Format every line of the entries below as a JSON list of strings, one string per line, omitting blank lines. Exclude the pictures from the list.

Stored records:
-*-

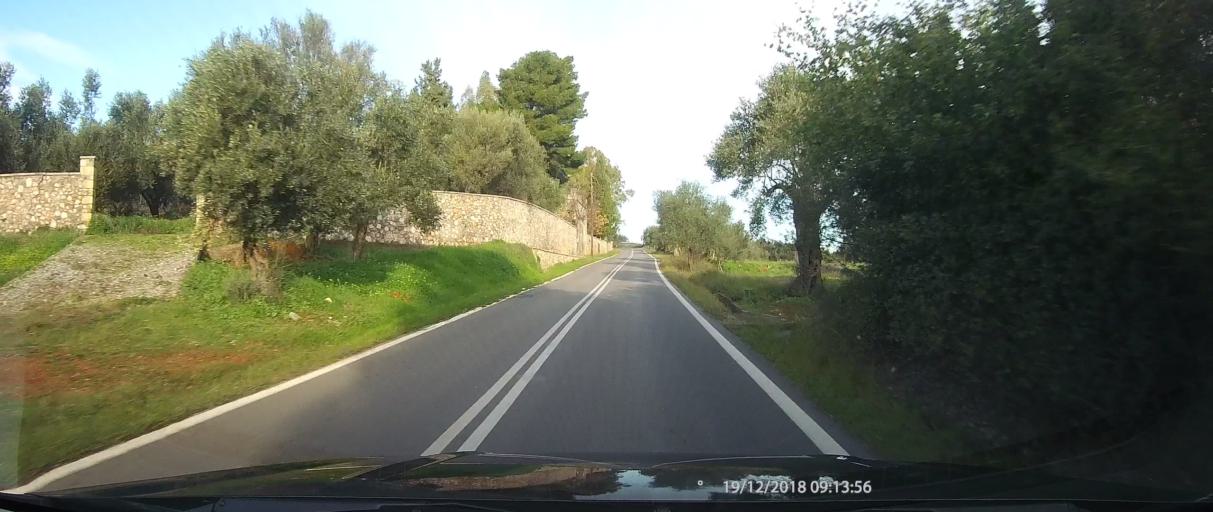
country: GR
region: Peloponnese
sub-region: Nomos Lakonias
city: Magoula
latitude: 37.0833
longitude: 22.3932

-*-

→ **ANSWER FOR THE TASK**:
[
  "country: GR",
  "region: Peloponnese",
  "sub-region: Nomos Lakonias",
  "city: Magoula",
  "latitude: 37.0833",
  "longitude: 22.3932"
]